### SOURCE TEXT

Band Biographies: Grumpster


In November 2019, Oakland punk trio GRUMPSTER were fresh off the release of their debut full-length album, the Asian Man Records-released Underwhelmed, and set to embark on a victory lap tour in spring 2020 with Anti-Flag when … well, you know what happens next.

Back to the drawing board for the band – singer/bassist Donnie Walsh (he/him), drummer Noel Agtane (he/him) and guitarist Lalo Gonzalez Deetz (he/him) – who formed in 2016 after the three Guitar Center alums bonded over their love of the sweat-soaked 924 Gilman-forged punk sound that swept the underground in the ’80s and ’90s.

“We waited and waited to tour Underwhelmed, but things never stopped looking pretty bleak,” says Walsh. “We ended up doing a live stream with Anti-Flag during the pandemic where Chris #2 told us, ‘Write some new songs and let me produce them!’ We thought, ‘Oh, god, I guess we have to make a new record now.’”

“The Underwhelmed album cycle was basically over before it began,” Agtane adds. “We were so proud of that album, but being able to do another one so quickly felt like a built-in reset.”

This willingness to embrace the unknown with open arms – to blow up their plans and instead let fate take control – is what makes Grumpster’s Pure Noise Records debut, FEVER DREAM, so compelling, relatable, and ultimately inspiring.

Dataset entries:
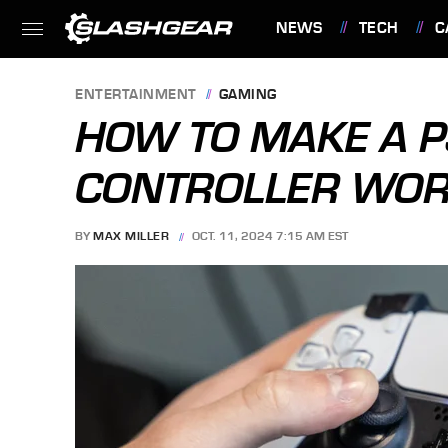
NEWS
TECH
C
FEATURES
ENTERTAINMENT
GAMING
HOW TO MAKE A P
CONTROLLER WOR
BY
MAX MILLER
OCT. 11, 2024 7:15 AM EST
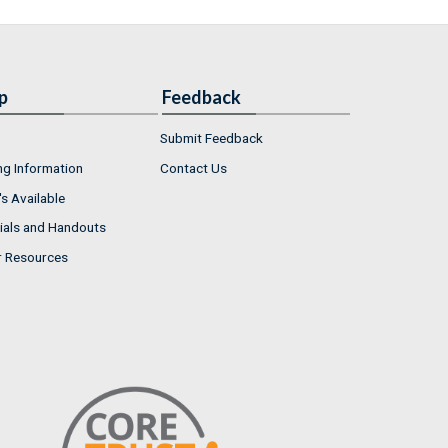
p
Feedback
Submit Feedback
ng Information
Contact Us
s Available
ials and Handouts
r Resources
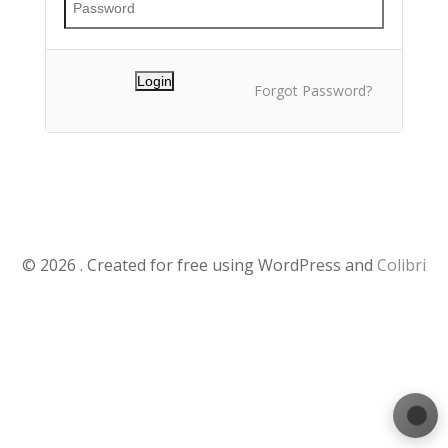
Forgot Password?
© 2026 . Created for free using WordPress and
Colibri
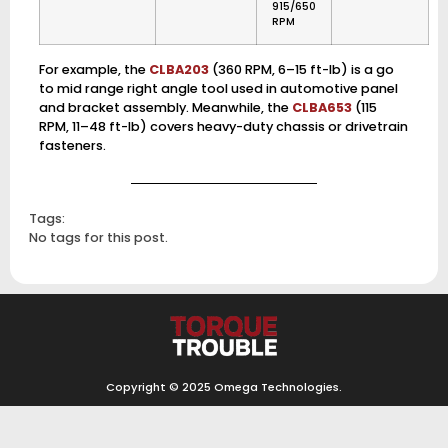
915/650
RPM
For example, the
CLBA203
(360 RPM, 6–15 ft-lb) is a go
to mid range right angle tool used in automotive panel
and bracket assembly. Meanwhile, the
CLBA653
(115
RPM, 11–48 ft-lb) covers heavy-duty chassis or drivetrain
fasteners.
Tags:
No tags for this post.
Copyright © 2025
Omega Technologies
.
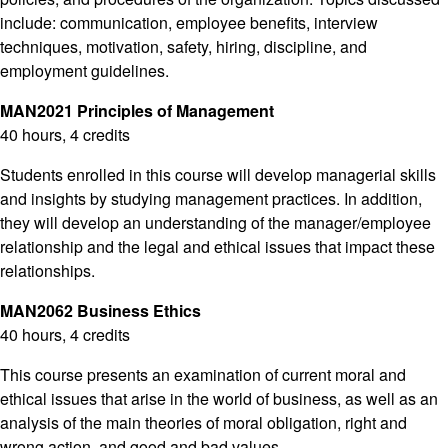
include: communication, employee benefits, interview
techniques, motivation, safety, hiring, discipline, and
employment guidelines.
MAN2021 Principles of Management
40 hours, 4 credits
Students enrolled in this course will develop managerial skills
and insights by studying management practices. In addition,
they will develop an understanding of the manager/employee
relationship and the legal and ethical issues that impact these
relationships.
MAN2062 Business Ethics
40 hours, 4 credits
This course presents an examination of current moral and
ethical issues that arise in the world of business, as well as an
analysis of the main theories of moral obligation, right and
wrong action, and good and bad values.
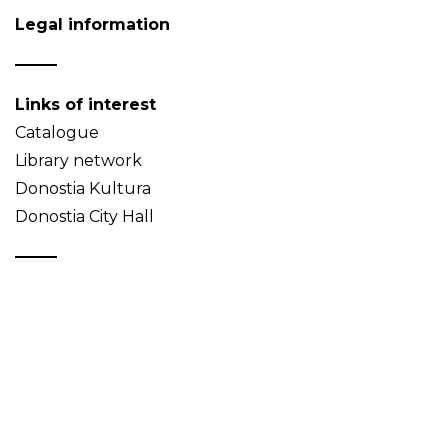
Legal information
Links of interest
Catalogue
Library network
Donostia Kultura
Donostia City Hall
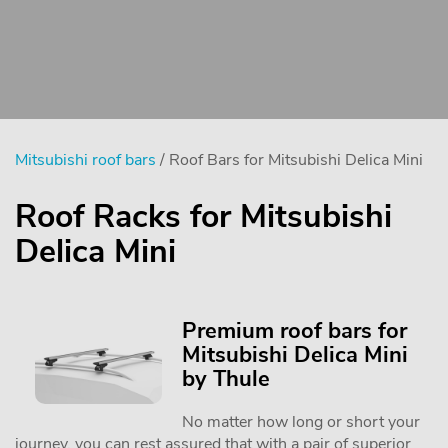
Mitsubishi roof bars
/ Roof Bars for Mitsubishi Delica Mini
Roof Racks for Mitsubishi
Delica Mini
Premium roof bars for
Mitsubishi Delica Mini
by Thule
No matter how long or short your
journey, you can rest assured that with a pair of superior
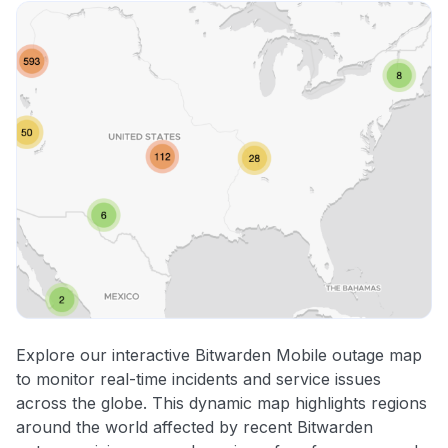
Explore our interactive Bitwarden Mobile outage map
to monitor real-time incidents and service issues
across the globe. This dynamic map highlights regions
around the world affected by recent Bitwarden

### TASKS TO CARRY OUT
1. In the Grumpster biography, which record label released the band's debut album Underwhelmed?
2. Give the next part of the Grumpster biography, continuing after its last sentence.
These entries come from a different source than the Grumpster biography.

### WRITTEN RESPONSES
1. Asian Man Records

2.
Produced by Chris #2, just as he jokingly demanded, at District Recording in San Jose, FEVER DREAM filters the ghosts of the East Bay’s melodic punk history through Grumpster’s signature garage rock sound – which Alternative Press hailed as “a ’96 mixtape that has the Breeders, Huggy Bear and Imperial Teen on it.”

“Authenticity has always been really important to us,” Gonzalez Deetz says. “It’s that feeling you get in your chest when something feels real. We want to sound like a band in a garage, otherwise it’s not going to be believable.”

Ferocious power chords, buoyant choruses, and DIY energy filtered through modern sonics fill the album’s 10 songs, as the band explore the push and pull between dead-end relationships (“Looking Good,” the blistering, riff-heavy “Picture”) and more introspective moments (“Better Than Dead,” first single “Crash,” the acoustic-based “Vicious”) – and how the two intersect to create a cycle of anxiety and self-loathing, yes, but also ultimately resilience.